# Given request 1
In the forum thread on loading images from a CSV file, which two Node libraries does the posted answer use for its solution?
# Given request 2
Write out the forum thread on loading images from a CSV file, beginning at the words "here's a solution" and stopping after "is a problem.".

0

I'm trying to load a lot of images which are listed in a CVS file in the following format:

./path/to/img1.ext;label1
./path/to/img2.ext;label2

This is the script I've written:

var cv = require("opencv"),
    fs = require("fs"),
    console = require("console"),
    util = require("util"),
    lazy = require("lazy.js");

var basePath = '/some/path/';

var csvFile = fs.createReadStream(basePath + 'db.csv', {flags:'r'});

var images = [],
    labels = [];

lazy(csvFile)
.lines()
.each(function(l) {
    var d = lazy(l).split(';').toArray();
    cv.readImage(basePath + d[0], function(e, m) {
        images.push(m);
    });
    labels.push(d[1]);
});

console.log(util.inspect(images));
console.log(util.inspect(labels));

It prints two line containing the representation of an empty array [].

The images are actually getting loaded by OpenCV, because if you try to print m before pushing it into the array it correctly prints [Matrix HxW ], where H and W stand for the height and the width of the images.

EDIT: also, can you think of a better way than 2 separated arrays for keeping each image associated with its label?

EDIT: the problem seems to be that the images are loaded asynchronously. So the problem is my lack of experience with asynchronous programming. How can I make this work?

rrrrrrrrrrrrrrrr
  • 344
  • 5
  • 16
  • have you tried this library for node? https://github.com/caolan/async – gabereal Sep 18 '14 at 19:04
  • @gabereal: how should that help me? – rrrrrrrrrrrrrrrr Sep 18 '14 at 19:09
  • you can delay the iteration of the each loop until the readImage (which i'm assuming from your second edit is the asynchronous part) callback finishes executing. is there any good reason to use lazy? i don't see why you don't just use 'fs' and 'readline' node modules... – gabereal Sep 18 '14 at 20:09
  • see http://stackoverflow.com/questions/6156501/read-a-file-one-line-at-a-time-in-node-js/#answer-15554600 – gabereal Sep 18 '14 at 20:11

1 Answers1

0

here's a solution using piping and the csv2 and through2 libraries for node which you can find here https://github.com/rvagg/csv2, and here https://github.com/rvagg/through2

i tested this with a simulated asynchronous function using setTimeout and it worked. however, because i don't have your data file i can't test it exactly. please let me know if there is a problem.

# Excerpted records
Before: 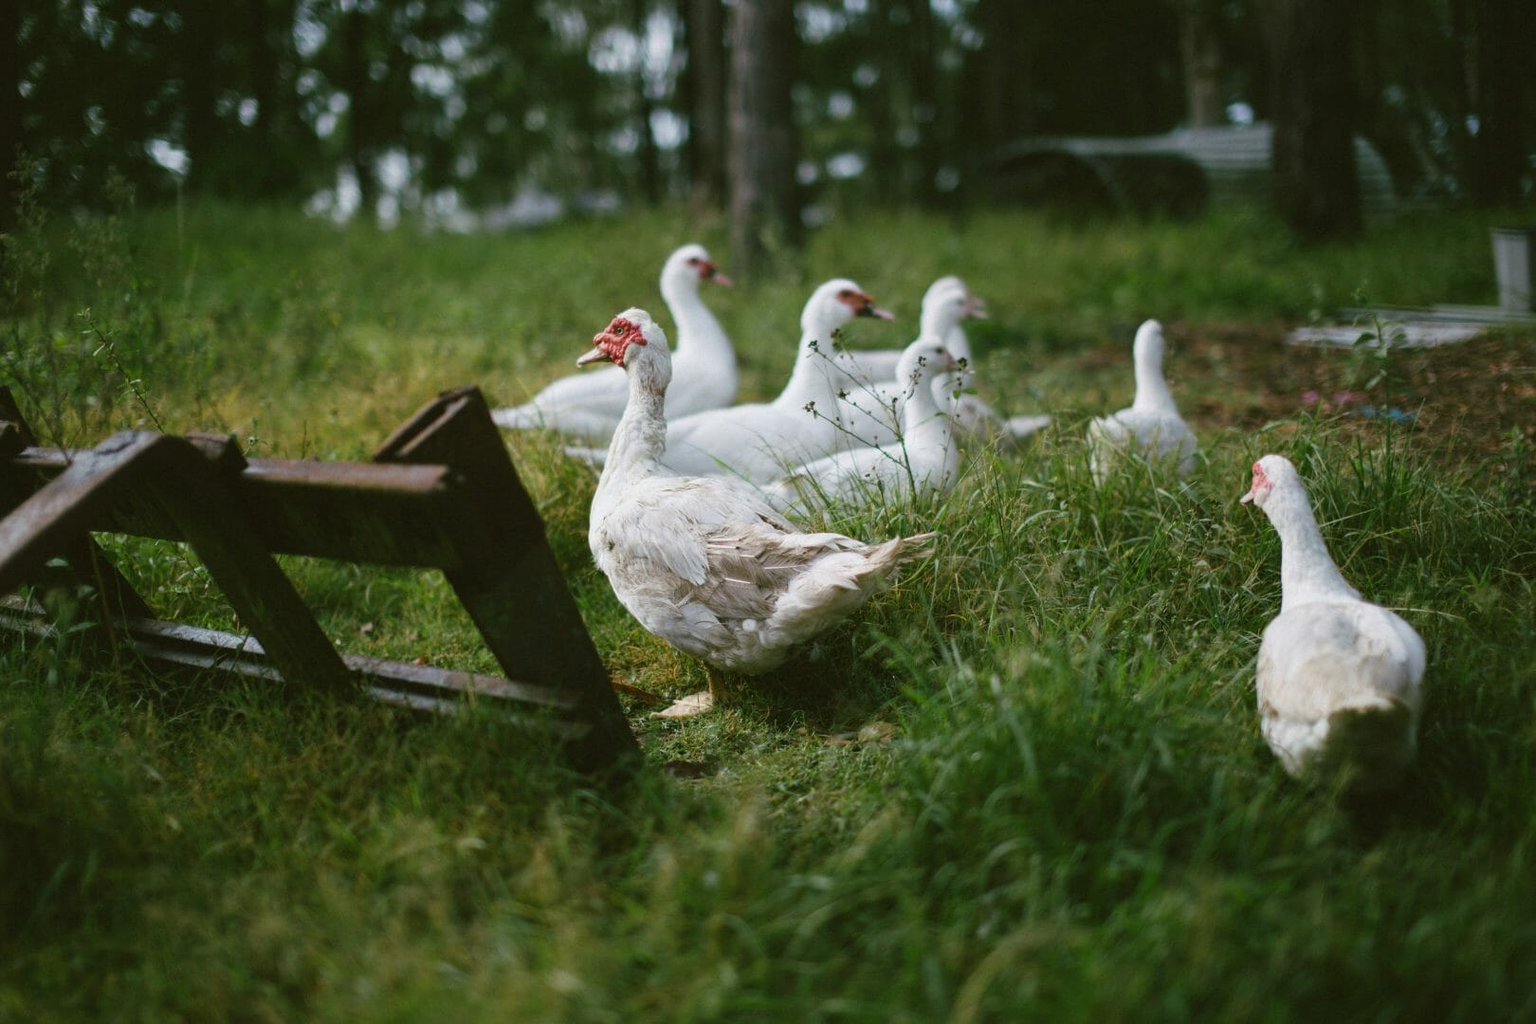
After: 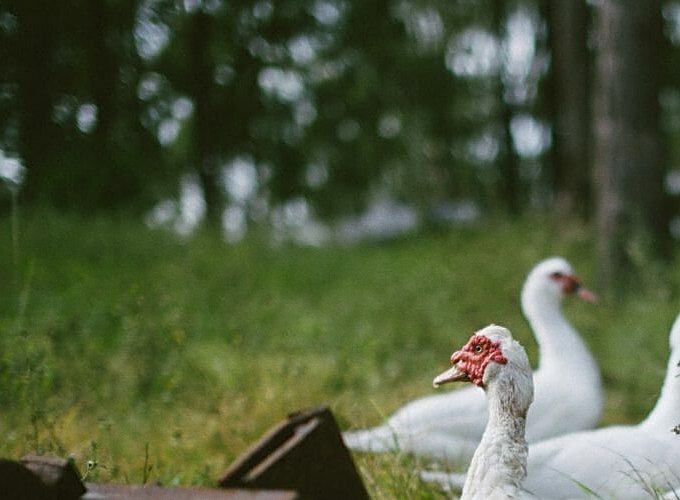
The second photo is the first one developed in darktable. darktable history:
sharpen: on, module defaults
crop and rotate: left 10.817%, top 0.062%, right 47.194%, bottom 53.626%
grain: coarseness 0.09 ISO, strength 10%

# Result 1
csv2 and through2.

# Result 2
here's a solution using piping and the csv2 and through2 libraries for node which you can find here https://github.com/rvagg/csv2, and here https://github.com/rvagg/through2

i tested this with a simulated asynchronous function using setTimeout and it worked. however, because i don't have your data file i can't test it exactly. please let me know if there is a problem.